Rhodes University not partaking in international rankingsDate Released: Tue, 23 July 2013 11:59 +0200
Examining the surge in interest in international ranking systems Deputy-Dean (Research), Faculty of Education, Stellenbosch University, Prof Lesley Le Grange argued that these shifts are reflective of Professor Jon McKenzie’s ‘age of performance’ that characterises the 21st century in which performativity is the main focus of many institutions.
Unlike Britain which assesses departments, Prof Le Grange said South Africa generally ranks academics and universities according to various criteria. As such, there has been a shift in the understanding of technical validity, he said.
“We are not asking what the purpose of education is or what quality education is. Instead the discourses have shifted from talking about issues of value to vacuity, such as excellence and quantity,” said Prof Le Grange.
Such tendencies are a result of the ideological approach that underpins the international ranking system Prof Murthee Maistry, Head of Social Science Education, UKZN, explained, emphasising the competitive and neo-liberal influence of such an approach.
“These ideologies are the result of the ideological direction the university chooses and illuminates the infatuation involved in such a short term approach,” said Prof Maistry.
According to Rhodes University Vice-Chancellor, Dr Saleem Badat, the strategic decision for Rhodes University not to partake in any international rankings is reflective of the university’s efforts to meet the real needs of the (South) African education sector without engaging in homogenous attempts at excellence.
“Global international rankings suffer from weaknesses in data, contain arbitrary processes and indexes, and undermine validity. They present Western, North American universities as the pinnacles of education ideals,” he said, referring to such ideals as ‘world class universities’.

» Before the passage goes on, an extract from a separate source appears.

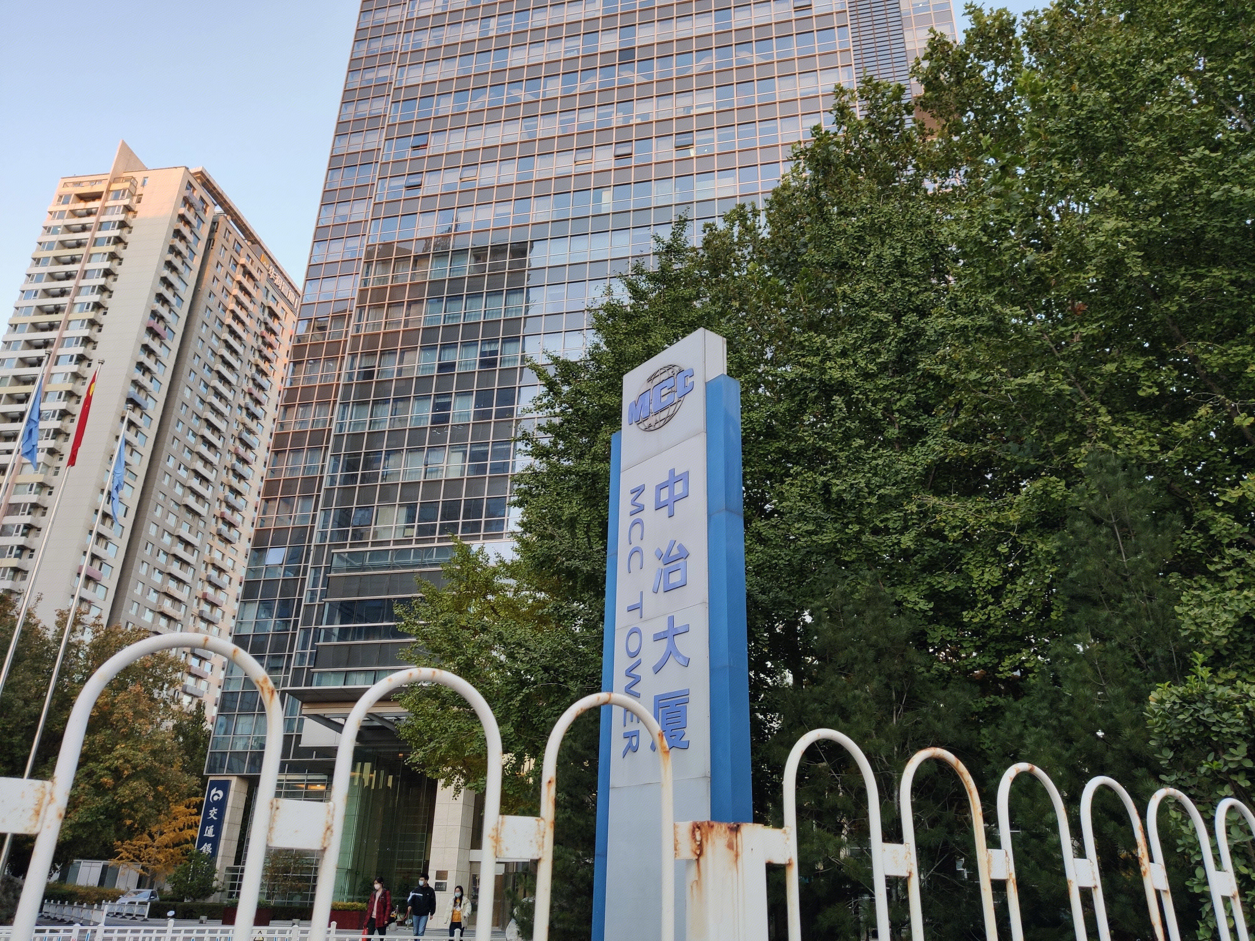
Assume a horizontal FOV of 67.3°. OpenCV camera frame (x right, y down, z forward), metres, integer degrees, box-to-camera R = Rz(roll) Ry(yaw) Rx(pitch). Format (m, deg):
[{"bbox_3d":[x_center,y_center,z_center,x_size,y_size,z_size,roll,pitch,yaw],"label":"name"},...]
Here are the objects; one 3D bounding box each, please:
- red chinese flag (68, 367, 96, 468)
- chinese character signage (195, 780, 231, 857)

Such a concept did not exist until recently, Dr Badat said, emphasising that “it should not be assumed that creating world class universities will contribute to economic development. Plonking the Western model in some societies does not mean they will play the same role as Oxford, MIT and other highly regarded institutions.”
Dr Badat said that instead of aspiring to this western educational ideal, (South) African universities should concentrate on establishing themselves in different ways with different strengths.
“Instead of valuing horizontal continuum…the world class university has the perverse effect of privileging horizontal hierarchies. We need to concentrate on the specific national realities of the global south that require differentiated and diverse institutions, not universities of homogeneity and isomorphism. There is no sense in all our universities competing for the same objectives despite their different needs, passions, goals and capabilities,” he said.
According to the speakers, international ranking systems are a growing industry in the university sector with a number of institutions investing a great deal of time and money into improving their positions on the QS, the ARWU, the Times Higher Education World University Rankings and others. This growth in the use of performance metrics is not restricted to rankings.
The panel was hosted by Rhodes University’s Education Department as part of its ‘Education Dialogues’.
Panelists included Dr Badat, Professor Le Grange, Professor Maistry, and Professor Heila Lotz-Sisitka, Murray & Roberts Chair of Environmental Education and Sustainability, Rhodes University.